**WORK TASK 1**
Reproduce the dataset items verbatim, beginning at the start of the records and stopping after the line that contains "Reimbursable". Leave the pictures out of your answer.

**GIVEN PASSAGE**
******************************
Many foreign countries expressed concern and opposition before the referendum. The U.S. State Department and White House—as well as Special Presidential Envoy Brett McGurk—repeatedly warned against it. “This referendum is ill-timed and ill-advised. It is not something that we can support. That is not simply our position. That is the position of our entire international coalition,” McGurk said on September 14 in Erbil. Mustafa says that when he met foreign ministers of eastern European countries at the GLOBSEC Bratislava Global Security Forum this year many of them told him that when their countries sought independence they were also told it was not the right time. “So any time you chose is not the right time,” Mustafa noted, meaning counterintuitively, that it is the right time. “I’ve met many officials, state secretaries, ambassadors and media and there is a lot of sympathy and understanding and support for our right to self-determination. They are not against Kurdistan,” he said. Although some oppose the right to self-determination, most are concerned more about issues in the region, such as the upcoming Iraqi government elections, and the defeat of Islamic State in one of its last Iraqi holdouts in Hawija, which is just southwest of Erbil.

The Kurdish region wants to think in the long-term, but the short-term looks difficult. The region has enjoyed unprecedented autonomy since 2003. It runs two international airports and controls its own border. It exports its own oil. Although it doesn’t issue its own passports, it does have its own visa rules. For example, Americans and others can travel visa-free to Erbil but not Baghdad. Although it has suffered a deep economic crises because of three years of war on ISIS and Baghdad cutting the budget to the region, its major cities, such as Erbil, Sulaiymaniyah and Dohuk, boast modern infrastructure and a relatively good economy.

The largest challenge the Kurdish region faces is relations with Ankara. Recent articles in the Turkish press have alleged that Ankara is searching for “alternative trade routes to Baghdad” to bypass the Kurds. On Wednesday, Turkish prime minister Binali Yildirim spoke with Iraqi prime minister Haider al-Abadi. The two countries have grown closer in opposition to the referendum with reports of joint military drills. Now Turkey has indicated it will deal “exclusively with the Iraqi government” as opposed to Erbil. This is a major shift from February when KRG president Masoud Barzani met Turkish president Recep Tayyip Erdogan in February and the Kurdish flag was hoisted at the airport. In October 2016, Baghdad threatened Turkey and warned of conflict because of a Turkish military base in northern Iraq. That was the high point of Erbil’s relations with Ankara. Now seems to be the low point. This is because Ankara views the KRG’s decision as a kind of betrayal. They have supported Erbil with a special relationship and expected a kind of quid-pro-quo. Now, Turkey has not only upped pressure on the KRG and grown closer to Baghdad, but it has also pressured Israel over Benjamin Netanyahu’s comments supporting the referendum.
******************************
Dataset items
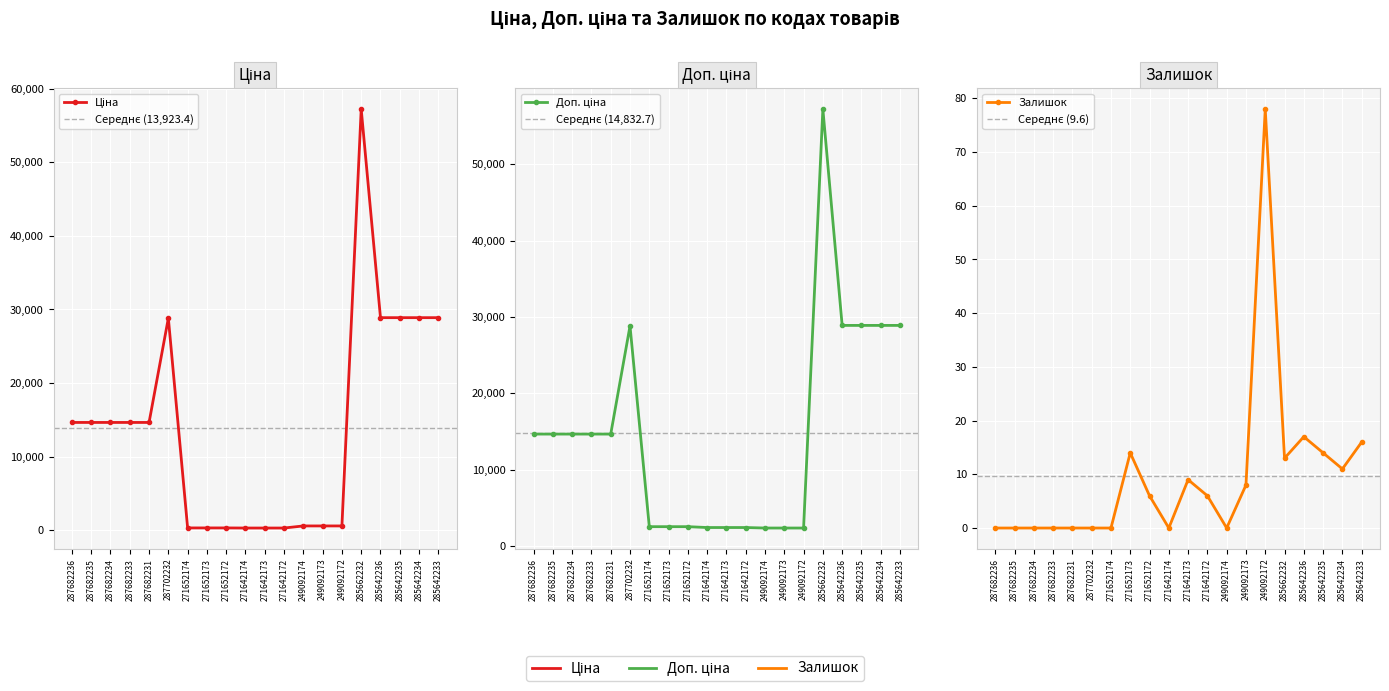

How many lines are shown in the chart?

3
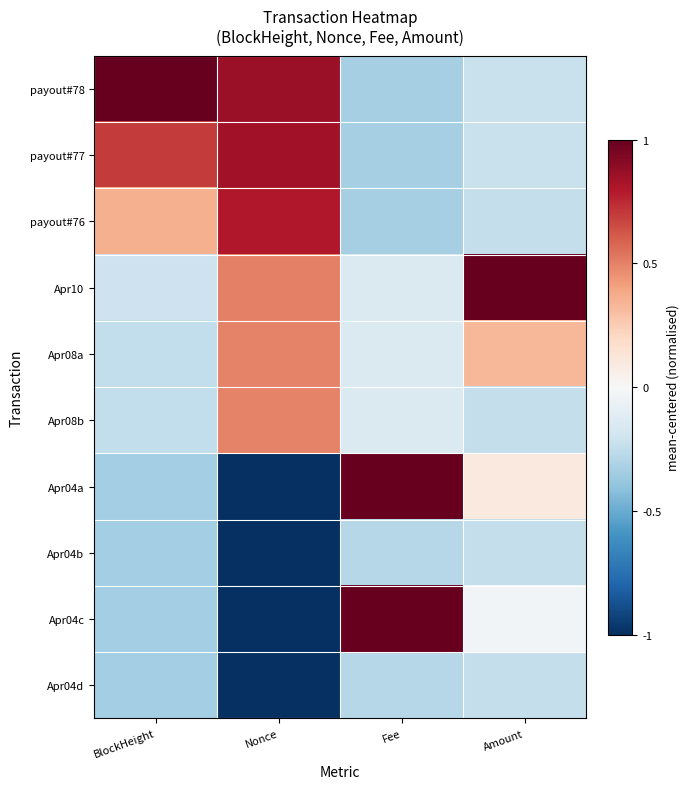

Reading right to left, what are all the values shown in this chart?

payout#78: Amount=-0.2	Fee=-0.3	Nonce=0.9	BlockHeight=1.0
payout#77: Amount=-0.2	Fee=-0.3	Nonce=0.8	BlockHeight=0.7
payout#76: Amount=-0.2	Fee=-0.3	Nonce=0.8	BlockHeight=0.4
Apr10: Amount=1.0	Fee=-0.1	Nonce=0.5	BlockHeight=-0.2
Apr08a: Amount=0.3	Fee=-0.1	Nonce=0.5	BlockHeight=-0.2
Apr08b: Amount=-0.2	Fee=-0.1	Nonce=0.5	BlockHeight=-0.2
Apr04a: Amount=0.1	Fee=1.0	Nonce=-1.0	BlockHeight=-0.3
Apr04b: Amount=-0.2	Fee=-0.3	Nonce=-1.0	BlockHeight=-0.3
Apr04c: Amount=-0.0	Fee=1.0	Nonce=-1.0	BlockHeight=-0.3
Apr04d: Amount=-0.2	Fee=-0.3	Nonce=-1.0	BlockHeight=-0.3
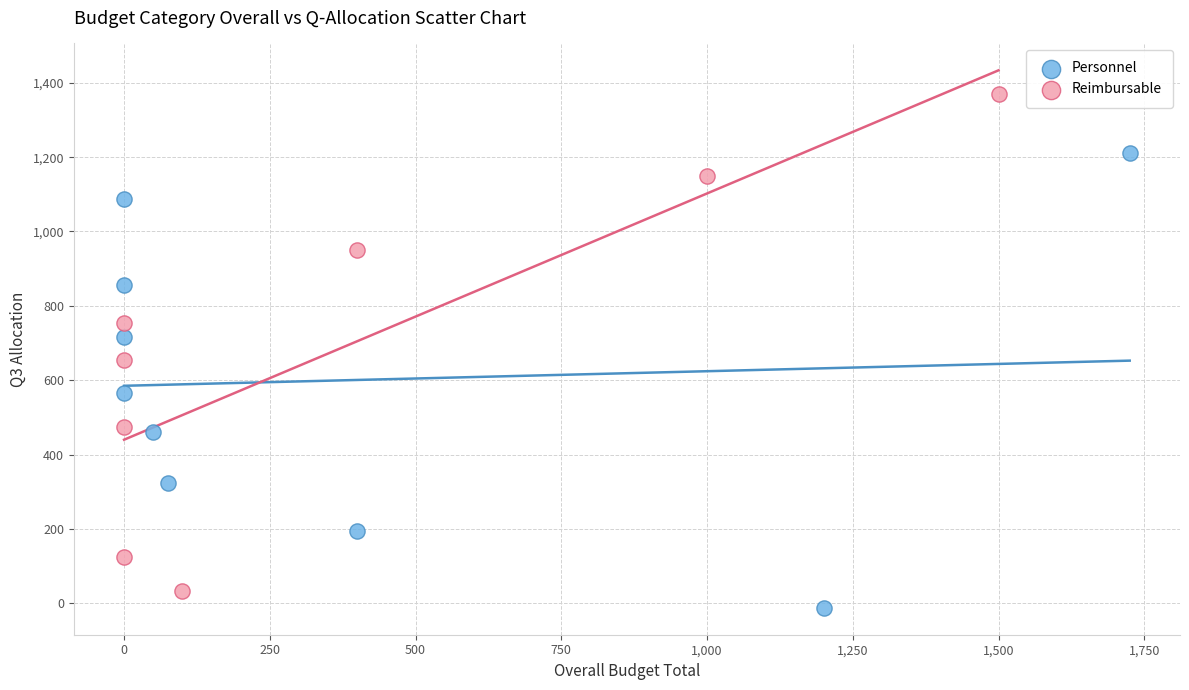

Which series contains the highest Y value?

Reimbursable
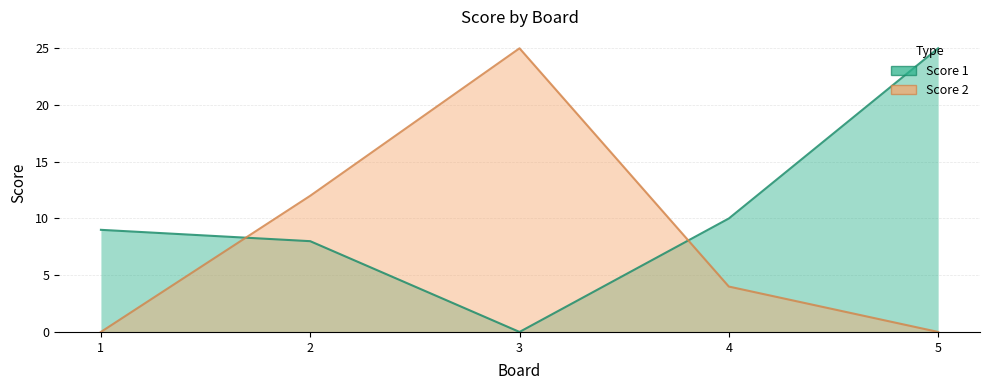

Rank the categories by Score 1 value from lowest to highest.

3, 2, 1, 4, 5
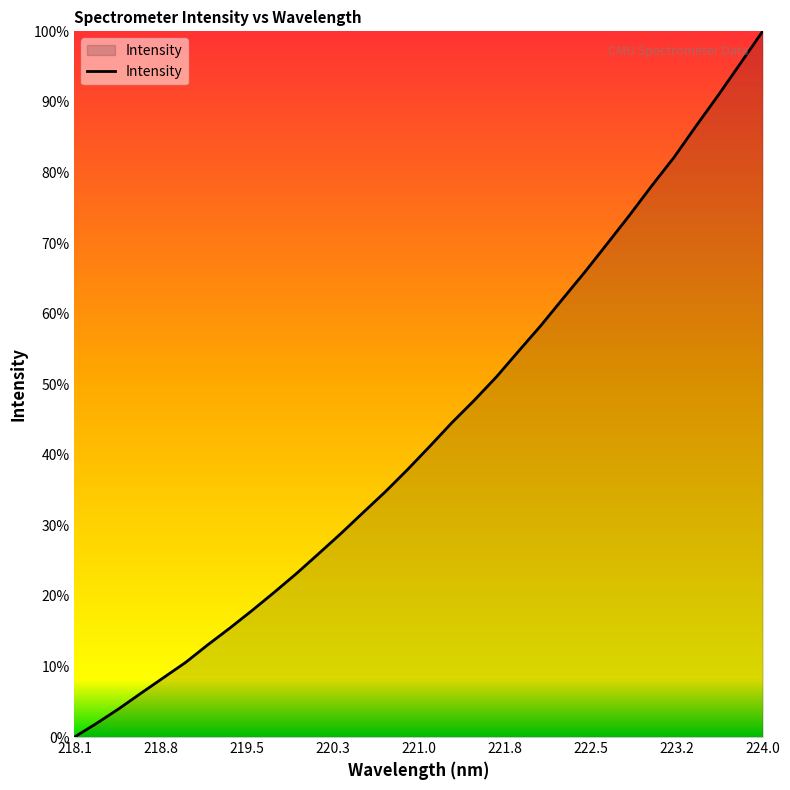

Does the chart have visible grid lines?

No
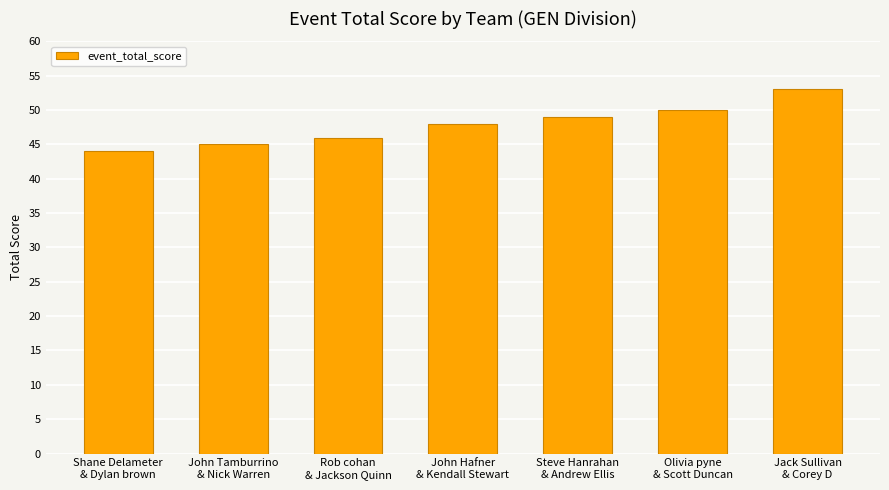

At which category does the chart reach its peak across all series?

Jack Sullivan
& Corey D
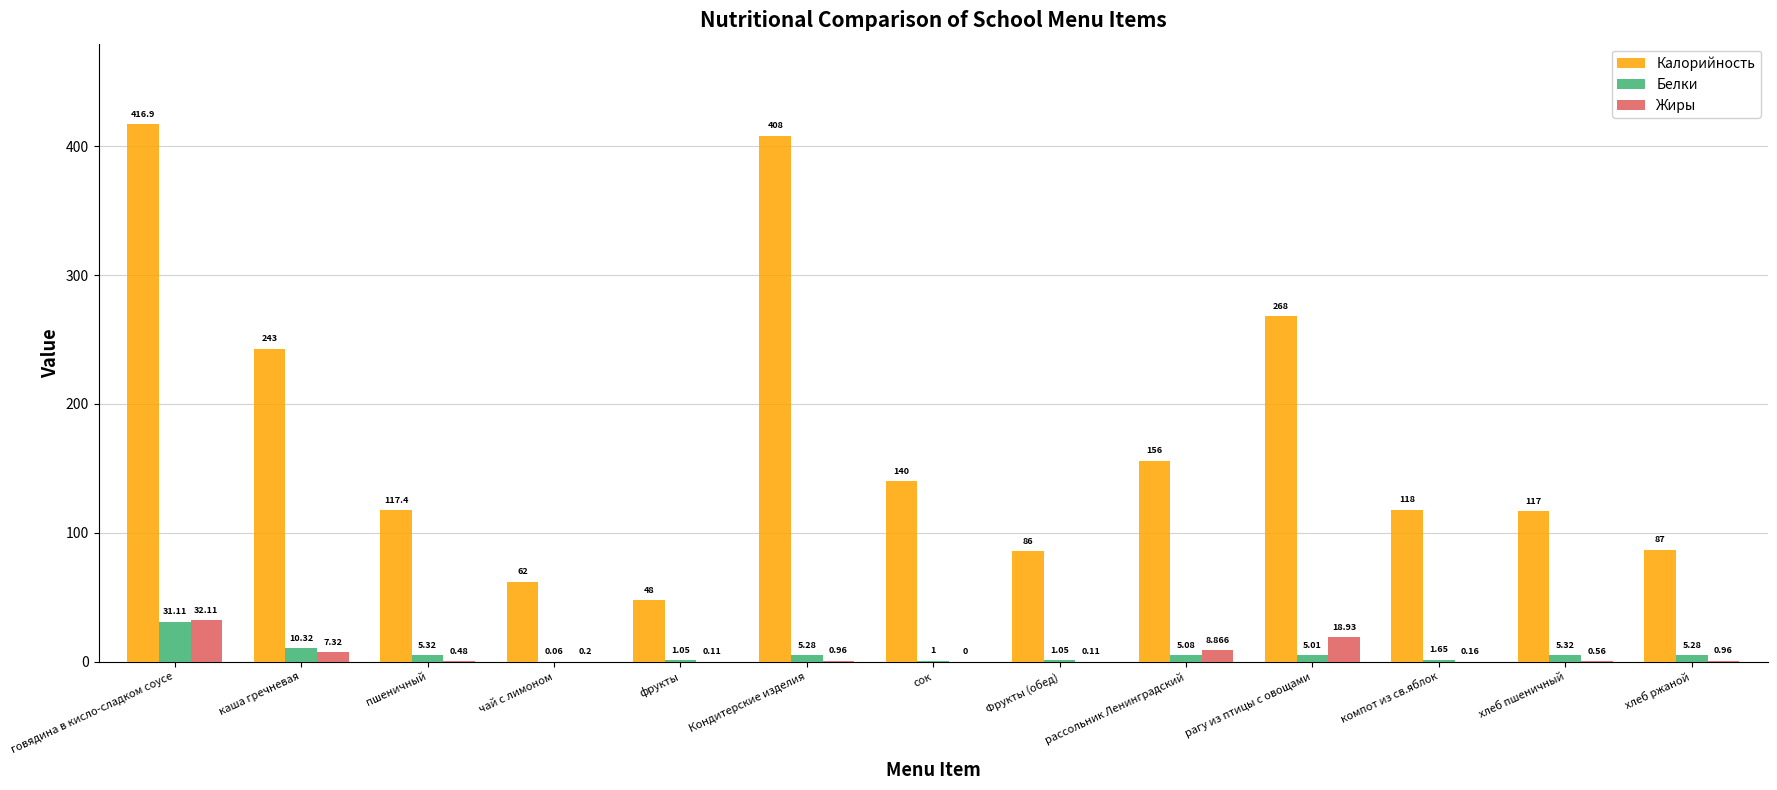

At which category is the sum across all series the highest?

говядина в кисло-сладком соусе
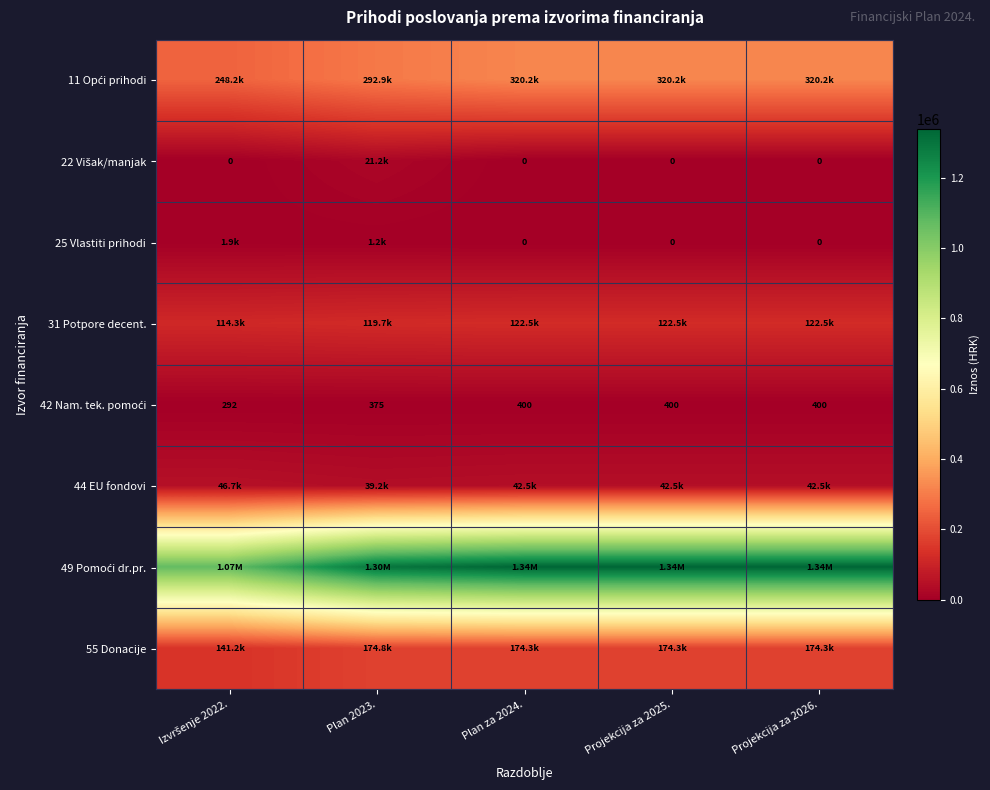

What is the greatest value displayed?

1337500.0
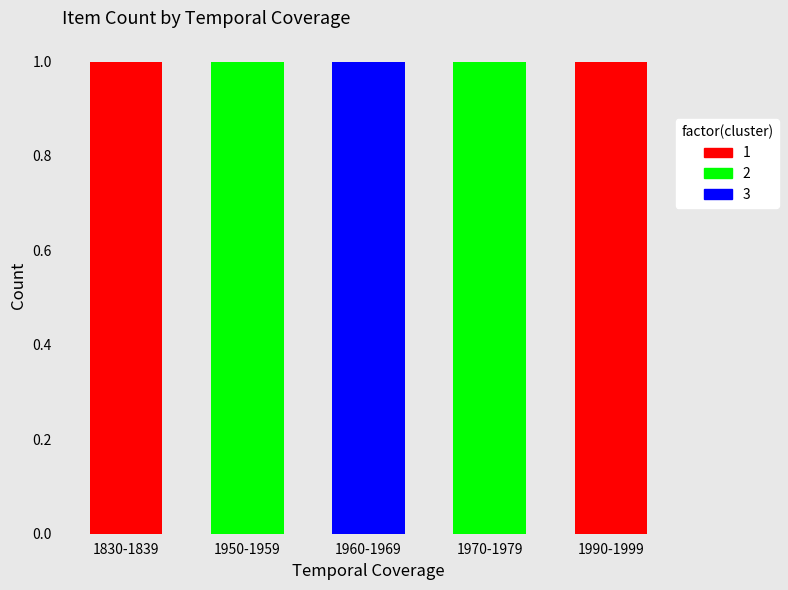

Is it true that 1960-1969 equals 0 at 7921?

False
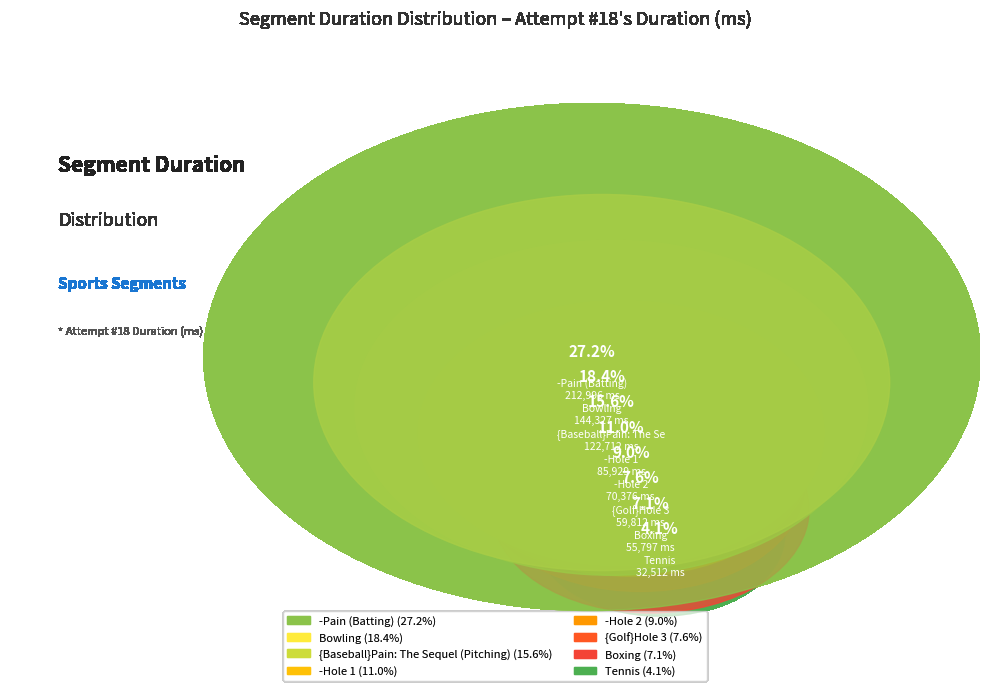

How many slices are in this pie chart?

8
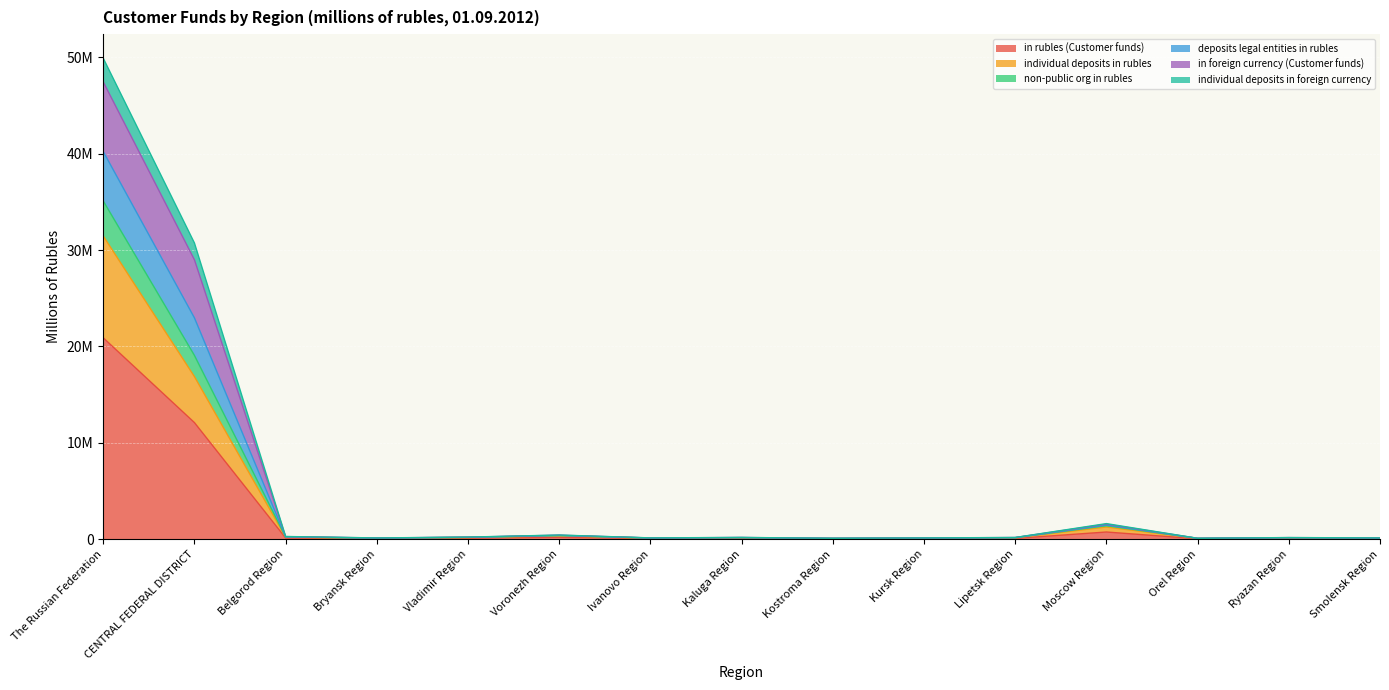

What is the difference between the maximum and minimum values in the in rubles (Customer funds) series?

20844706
******************************
**WORK TASK 2**
Write out a portion of the passage on the Kurdish independence referendum verbatim, beginning at the words "The Kurdish region wants" and stopping after the words "relatively good economy.".

**EXERCISE SOLUTION 1**
How many lines are shown in the chart?

3

Reading right to left, what are all the values shown in this chart?

payout#78: Amount=-0.2	Fee=-0.3	Nonce=0.9	BlockHeight=1.0
payout#77: Amount=-0.2	Fee=-0.3	Nonce=0.8	BlockHeight=0.7
payout#76: Amount=-0.2	Fee=-0.3	Nonce=0.8	BlockHeight=0.4
Apr10: Amount=1.0	Fee=-0.1	Nonce=0.5	BlockHeight=-0.2
Apr08a: Amount=0.3	Fee=-0.1	Nonce=0.5	BlockHeight=-0.2
Apr08b: Amount=-0.2	Fee=-0.1	Nonce=0.5	BlockHeight=-0.2
Apr04a: Amount=0.1	Fee=1.0	Nonce=-1.0	BlockHeight=-0.3
Apr04b: Amount=-0.2	Fee=-0.3	Nonce=-1.0	BlockHeight=-0.3
Apr04c: Amount=-0.0	Fee=1.0	Nonce=-1.0	BlockHeight=-0.3
Apr04d: Amount=-0.2	Fee=-0.3	Nonce=-1.0	BlockHeight=-0.3

Which series contains the highest Y value?

Reimbursable

**EXERCISE SOLUTION 2**
The Kurdish region wants to think in the long-term, but the short-term looks difficult. The region has enjoyed unprecedented autonomy since 2003. It runs two international airports and controls its own border. It exports its own oil. Although it doesn’t issue its own passports, it does have its own visa rules. For example, Americans and others can travel visa-free to Erbil but not Baghdad. Although it has suffered a deep economic crises because of three years of war on ISIS and Baghdad cutting the budget to the region, its major cities, such as Erbil, Sulaiymaniyah and Dohuk, boast modern infrastructure and a relatively good economy.